Melanistic Animals: What Are They and their Interesting Facts

Most people probably think that black animals are pretty common, after all, there’s plenty of black dogs and cats around, but what about an animal that isn’t supposed to be black? There are occasionally animals across a number of different species that are born black instead of their regular colour, and these are known as melanistic animals.

Melanistic Animals

List of Melanistic Animals with Interesting Facts & PicturesPin

What are Melanistic Animals?

Melanistic animals are the opposite of albino animals, which are white, and are animals that have too much melanin in their skin. Melanin is the pigment that affects the skin, hair, and eyes. The abundance of melanin then produces an animal that is either completely or partially black in colour. Unlike the eyes of an albino animal, melanistic animals have regular coloured eyes.

Types of Melanistic Animals

While many animals can be melanistic, there are also animals that cannot be melanistic. Many domestic and farm animals – such as horses, cats, dogs, sheep, cows etc – are not melanistic, instead, the black colours that you can get in those species are a result of them simply carrying the right genes which cause the black coat colours.
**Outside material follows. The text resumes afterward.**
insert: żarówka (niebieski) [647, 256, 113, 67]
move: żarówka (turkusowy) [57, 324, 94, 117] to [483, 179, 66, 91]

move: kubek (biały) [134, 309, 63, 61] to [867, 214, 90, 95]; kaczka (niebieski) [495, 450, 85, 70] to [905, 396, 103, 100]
Domestic cats aside, melanism can be found in eleven of the thirty-six species of wild cats.

Compared to the frequency of melanism in felines, it is found far less often in animals that live in the water. There are no records of melanism in sharks, but it has been found in occasionally in both species of manta ray and in some whales and dolphins.

Melanism is found in many different species of birds, although it is quite rare in birds overall. It is also rarely found in amphibians, but quite frequently in reptiles.
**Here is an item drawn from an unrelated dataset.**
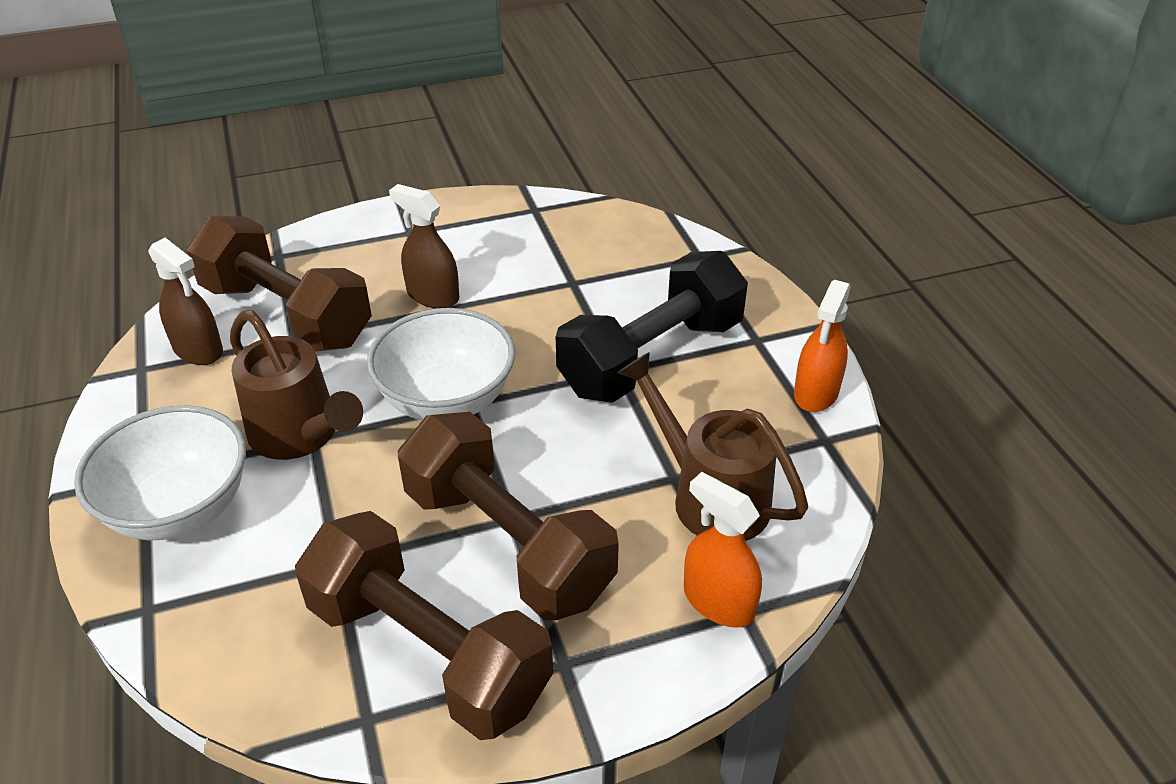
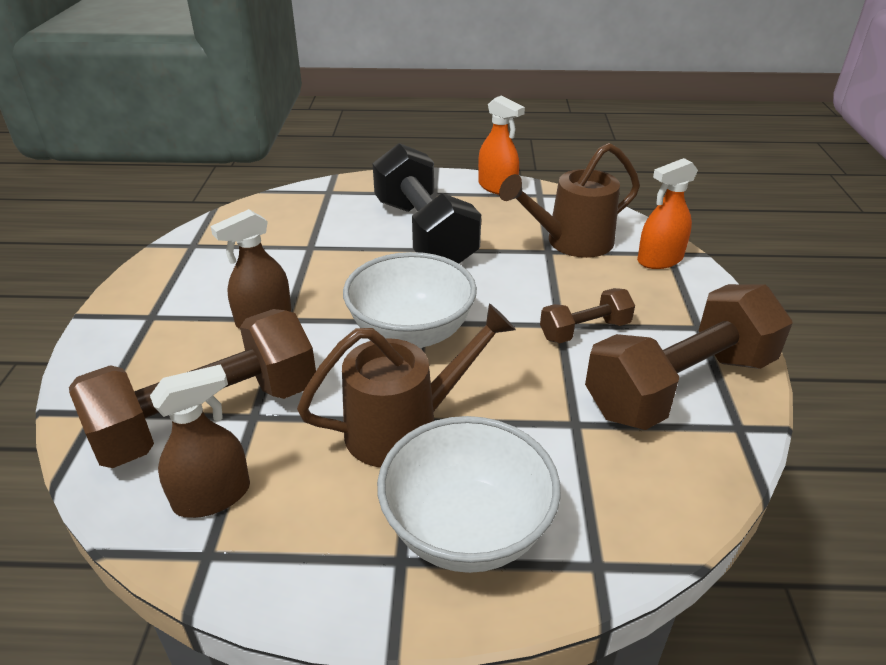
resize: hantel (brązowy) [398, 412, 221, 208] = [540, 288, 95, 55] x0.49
List of Melanistic Animals

There are many animals that can be melanistic and they include:

  • Black leopard, more commonly known as a black panther
  • Black jaguar
  • Black zebra
  • Red fox
  • Wolf
  • Rattlesnake
  • Grass snake
  • Fawn
  • King Penguin
  • Seal
  • Grey Squirrel
  • Owls
  • Flamingo
  • Cheetah
  • Manta Ray

Melanistic Animals with Facts

  • The word “melanism” comes from a Greek word that means “black pigment”.
  • In Asia and Africa a black panther means a black leopard, while in America a black panther means a black jaguar.
  • It was once thought that a “Black Jaguar” was a completely different species, but in fact, it is actually a melanistic jaguar.
  • In most black leopards it is still possible to see the traditional rosette markings in the black fur.
  • Aided by it’s black coat, the black leopard is an excellent night hunter that uses it’s stealth to stalk it’s prey.
  • Melanism is a dominant gene in jaguars which means that two-spotted jaguar parents can only produce spotted cubs, while a black jaguar can produce either spotted or black offspring.
  • Black panthers are believed to be far more aggressive than their normal-coloured counterparts.
  • Melanistic wolves are found more frequently in forest areas than anywhere else.
  • It is thought that the gene which causes melanism in wolves in North America originally came from dogs and was passed on when wolves and dogs mated and produced dog-wolf offspring.
  • Melanistic deer are much more rare than albino deer.
  • Melanistic grass snakes are smaller than normal coloured grass snakes, which leaves them more vulnerable to predators.
  • A black leopard was that photographed in Kenya in 2009 was the first time one had been officially sighted in Africa for 100 years.
  • A black flamingo that was spotted in Cyprus in 2015 was thought to be only the second sighting of one ever.
  • Research suggests that only around one in four hundred grey seals have melanism.
  • Black penguins are extremely rare, and it is thought that their all-black colour makes them easier to be seen by predators.
  • It has been rumoured that melanism exists in cougars although there is no definite proof of it.
  • Melanism is especially rare in cheetahs, although they have been spotted occasionally in both Zambia and Zimbabwe.
  • There has never been any sighting or recorded find of a black lion, although they theoretically would be able to exist.
  • Most melanistic animals are better camouflaged and able to be more successful at hunting than their regular counter-parts.
  • While there has been only a handful of truly melanistic tigers (those that are completely black), there are several pseudo-melanistic tigers. These tigers have thick black stripes that appear to block out the orange fur as they are close together.